Hacker News new | ask | show | jobs
by gabrielgoh 3270 days ago
I think an analogy can be made with Bayesian statistics. In principle, Bayesian statistics requires no training, just a way of sampling from the posterior, usually done with expensive MCMC methods.

Here, we do not need training of any kind either, just a monte-carlo simulation of the environment and an approximation of which path has the greatest path entropy. Bsaically given a state, you do

- Compute the path entropy for all states you can move to

- Move into the state with greatest path entropy

The tradeoff here is that all the work occurs in inference - every decision requires a complex simulation. In training based approaches the heavy lifting is done during training, and inference is easy

1 comments

Yes - the issue is that the work is currently presented as requiring "no training", but it has simply relocated that problem to constructing a perfect simulation of the environment. It then uses the fact that current benchmarking systems have available simulations to "cheat" rather than learning that function itself. One of the most difficult and interesting parts of reinforcement learning is constructing the function that determines the evolution of the system. If you know the evolution function a priori the problem is mostly trivial - i.e. alpha-beta search, graph searching, etc.

It's interesting that this merit function works in the absence of a real reward signal, but there's no fair comparison against systems using a reward signal due to this huge alteration to the problem that is providing a perfect simulation.

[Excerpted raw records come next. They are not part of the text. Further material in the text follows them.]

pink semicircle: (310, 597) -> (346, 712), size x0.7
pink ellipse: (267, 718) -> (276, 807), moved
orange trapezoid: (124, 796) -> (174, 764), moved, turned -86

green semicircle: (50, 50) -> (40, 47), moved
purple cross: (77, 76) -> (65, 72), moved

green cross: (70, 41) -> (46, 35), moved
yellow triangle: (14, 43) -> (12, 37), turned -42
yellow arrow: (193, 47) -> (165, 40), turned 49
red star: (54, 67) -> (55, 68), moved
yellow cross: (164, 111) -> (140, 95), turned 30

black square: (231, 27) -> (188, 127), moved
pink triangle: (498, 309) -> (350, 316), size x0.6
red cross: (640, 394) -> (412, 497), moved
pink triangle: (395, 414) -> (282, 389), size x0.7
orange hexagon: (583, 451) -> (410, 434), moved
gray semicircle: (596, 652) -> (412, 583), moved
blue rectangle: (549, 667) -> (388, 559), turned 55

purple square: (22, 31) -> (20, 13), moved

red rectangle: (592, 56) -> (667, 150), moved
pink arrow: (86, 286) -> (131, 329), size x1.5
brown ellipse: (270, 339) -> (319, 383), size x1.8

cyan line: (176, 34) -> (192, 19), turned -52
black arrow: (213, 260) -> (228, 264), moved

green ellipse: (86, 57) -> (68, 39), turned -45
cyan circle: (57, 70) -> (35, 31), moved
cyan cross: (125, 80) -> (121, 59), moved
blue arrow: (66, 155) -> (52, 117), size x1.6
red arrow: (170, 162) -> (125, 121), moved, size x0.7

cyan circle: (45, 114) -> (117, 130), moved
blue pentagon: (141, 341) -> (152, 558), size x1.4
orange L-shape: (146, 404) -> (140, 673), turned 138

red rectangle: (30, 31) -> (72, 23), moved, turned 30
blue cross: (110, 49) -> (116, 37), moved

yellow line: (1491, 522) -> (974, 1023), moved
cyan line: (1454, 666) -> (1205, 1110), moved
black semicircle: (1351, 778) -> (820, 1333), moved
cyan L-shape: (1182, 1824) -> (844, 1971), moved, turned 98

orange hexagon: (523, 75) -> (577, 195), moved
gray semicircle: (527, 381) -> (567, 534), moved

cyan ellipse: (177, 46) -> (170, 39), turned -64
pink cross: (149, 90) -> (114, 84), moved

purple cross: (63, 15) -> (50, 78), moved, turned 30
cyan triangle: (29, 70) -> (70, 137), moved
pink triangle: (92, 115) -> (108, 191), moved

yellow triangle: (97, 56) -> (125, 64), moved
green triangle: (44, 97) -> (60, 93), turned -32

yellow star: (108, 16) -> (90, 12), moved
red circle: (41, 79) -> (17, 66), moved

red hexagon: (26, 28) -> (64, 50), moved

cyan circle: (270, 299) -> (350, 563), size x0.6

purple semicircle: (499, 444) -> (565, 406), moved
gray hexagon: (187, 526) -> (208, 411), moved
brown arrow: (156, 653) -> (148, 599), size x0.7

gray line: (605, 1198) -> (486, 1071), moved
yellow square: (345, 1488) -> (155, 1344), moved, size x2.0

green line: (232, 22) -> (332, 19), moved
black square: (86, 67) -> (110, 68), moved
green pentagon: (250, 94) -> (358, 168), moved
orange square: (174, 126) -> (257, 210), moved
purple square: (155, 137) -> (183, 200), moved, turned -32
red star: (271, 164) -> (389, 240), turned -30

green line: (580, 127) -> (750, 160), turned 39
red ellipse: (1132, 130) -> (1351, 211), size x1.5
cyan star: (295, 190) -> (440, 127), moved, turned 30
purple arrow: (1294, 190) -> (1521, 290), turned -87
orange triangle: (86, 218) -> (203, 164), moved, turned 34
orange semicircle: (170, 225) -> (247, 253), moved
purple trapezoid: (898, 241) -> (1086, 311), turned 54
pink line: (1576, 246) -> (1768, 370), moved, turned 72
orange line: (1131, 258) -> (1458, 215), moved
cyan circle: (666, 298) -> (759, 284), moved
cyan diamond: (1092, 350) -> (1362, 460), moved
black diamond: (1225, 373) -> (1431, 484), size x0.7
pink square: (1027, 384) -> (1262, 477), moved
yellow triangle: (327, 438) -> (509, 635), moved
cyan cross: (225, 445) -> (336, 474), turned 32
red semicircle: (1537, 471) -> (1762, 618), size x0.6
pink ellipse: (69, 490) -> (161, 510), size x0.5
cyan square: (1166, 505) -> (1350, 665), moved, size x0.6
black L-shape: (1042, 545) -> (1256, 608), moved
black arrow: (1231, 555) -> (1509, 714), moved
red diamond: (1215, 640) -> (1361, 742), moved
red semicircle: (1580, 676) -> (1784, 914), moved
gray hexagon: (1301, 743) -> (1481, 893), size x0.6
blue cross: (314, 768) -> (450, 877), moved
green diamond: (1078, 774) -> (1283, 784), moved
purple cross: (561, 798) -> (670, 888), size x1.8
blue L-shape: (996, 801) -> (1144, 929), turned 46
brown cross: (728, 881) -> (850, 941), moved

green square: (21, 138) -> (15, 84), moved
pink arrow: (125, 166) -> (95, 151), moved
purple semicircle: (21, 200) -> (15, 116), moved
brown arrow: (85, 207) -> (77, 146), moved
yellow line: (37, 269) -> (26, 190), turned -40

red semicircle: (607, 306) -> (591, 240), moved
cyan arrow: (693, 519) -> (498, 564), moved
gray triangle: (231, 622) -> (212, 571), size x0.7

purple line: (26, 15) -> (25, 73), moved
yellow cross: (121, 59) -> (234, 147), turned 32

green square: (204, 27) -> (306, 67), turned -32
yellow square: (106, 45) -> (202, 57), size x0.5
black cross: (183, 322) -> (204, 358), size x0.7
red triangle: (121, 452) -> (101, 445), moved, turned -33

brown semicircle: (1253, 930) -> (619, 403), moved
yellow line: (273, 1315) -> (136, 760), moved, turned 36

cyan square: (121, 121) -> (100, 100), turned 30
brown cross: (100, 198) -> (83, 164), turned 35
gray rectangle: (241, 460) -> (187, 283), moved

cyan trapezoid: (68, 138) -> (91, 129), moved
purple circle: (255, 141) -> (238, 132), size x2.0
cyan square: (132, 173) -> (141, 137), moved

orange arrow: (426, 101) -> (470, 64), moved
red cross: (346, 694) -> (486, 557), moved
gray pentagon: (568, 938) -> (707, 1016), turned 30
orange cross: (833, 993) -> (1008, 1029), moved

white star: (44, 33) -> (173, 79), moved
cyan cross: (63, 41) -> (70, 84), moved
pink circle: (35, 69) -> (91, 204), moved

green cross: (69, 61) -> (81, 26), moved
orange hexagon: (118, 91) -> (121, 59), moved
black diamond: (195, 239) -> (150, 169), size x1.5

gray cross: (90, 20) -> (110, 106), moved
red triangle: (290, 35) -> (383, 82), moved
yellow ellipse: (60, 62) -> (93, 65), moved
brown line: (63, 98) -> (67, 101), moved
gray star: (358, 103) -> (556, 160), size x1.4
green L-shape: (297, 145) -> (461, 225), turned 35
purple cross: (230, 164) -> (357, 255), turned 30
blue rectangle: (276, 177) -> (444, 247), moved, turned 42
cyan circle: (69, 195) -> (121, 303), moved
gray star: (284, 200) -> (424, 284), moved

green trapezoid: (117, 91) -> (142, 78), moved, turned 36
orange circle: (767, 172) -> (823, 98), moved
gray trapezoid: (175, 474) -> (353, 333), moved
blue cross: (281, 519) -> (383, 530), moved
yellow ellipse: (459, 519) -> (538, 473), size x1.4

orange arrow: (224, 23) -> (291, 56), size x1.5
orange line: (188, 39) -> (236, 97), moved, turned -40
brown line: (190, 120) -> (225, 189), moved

i agree completely, and that what's happening is nothing more than brute force search. Though I do think this is still interesting as the reward here is potentially much more well-conditioned than the rewards in RL.

Having said that there are situations where this will fail completely, e.g. in maze solving, where the goal is not to play to keep playing but to play to reach the end.

It seems like a more comparable reinforcement learning thing to do would be to combine the entropy criterion with a known reward when available in some way and then do Q learning on that without the simulation requirement. Then in cases where reward is uncertain or infrequent you fall back to a flexibility heuristic.